Natalie and I fed ourselves with a steady stream of voices who shared this eternal perspective and mentored us along the way. Phil Wickham. Elisabeth and Jim Elliot. Steven Curtis Chapman. The Apostle Paul. During our college years, we were also surrounded by a collection of young adults (and our precious leader, Mickey) who were strangely sober-minded and shared this longing for Jesus. It was in the conversations and prayers held in the halls of those fellowship rooms and on college campus lawns that we grew our desire to “run with perseverance the race marked out for us.” As Phil Wickham sang, our souls were growing restless for the place where they belonged.

That longing never went away. But if I’m honest with you, here in 2017, it’s grown bittersweet in a different kind of way.

When you’re 20, even the bitter sting of this joyful longing seems bearable when you believe circumstantial hope is just around the corner.
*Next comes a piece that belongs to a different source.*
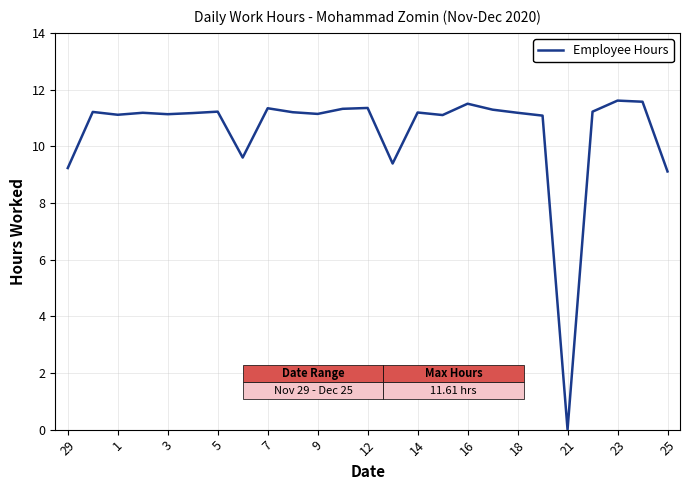

What is the greatest value displayed?

11.6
Now that I’m almost 30, my true home still feels so much further away than I ever imagined it could, and it’s left my heart heavy. It’s also made me realize that the joy of my past was somewhat attached to just that—circumstances. As if I was running toward a finish line, and the finish line never came. I don’t like confessing that, but there was something about the eager, expectant faith of a 20-year-old that’s been shattered, and it breaks my heart. I want to be the Bailey of 2008, who maybe cried in her car from feeling terribly alone and afraid, but somehow still found joy and strength beneath the surface because she knew her hope outlasted that day. Now, when I find myself in the same situation, I often feel disillusioned.

I want my hope to outlast every day because it surpasses them all.

All that to say, I always appreciate it when I find younger artists who have an eternal perspective. Caleb Chapman of the band Colony House is one of these. The new album, Only the Lonely, releases 1/13, and on it is a gem of a song called “This Beautiful Life.” It’s bittersweet and lovely with lyrics of longing and a compelling melody. Serving as the caboose for the album, it’s the final song that lifts your eyes upward, reminding you of your True Hope waiting in the midst of this “wonderful, terrible, beautiful life.”

Restore to me, Jesus, the joy of your salvation.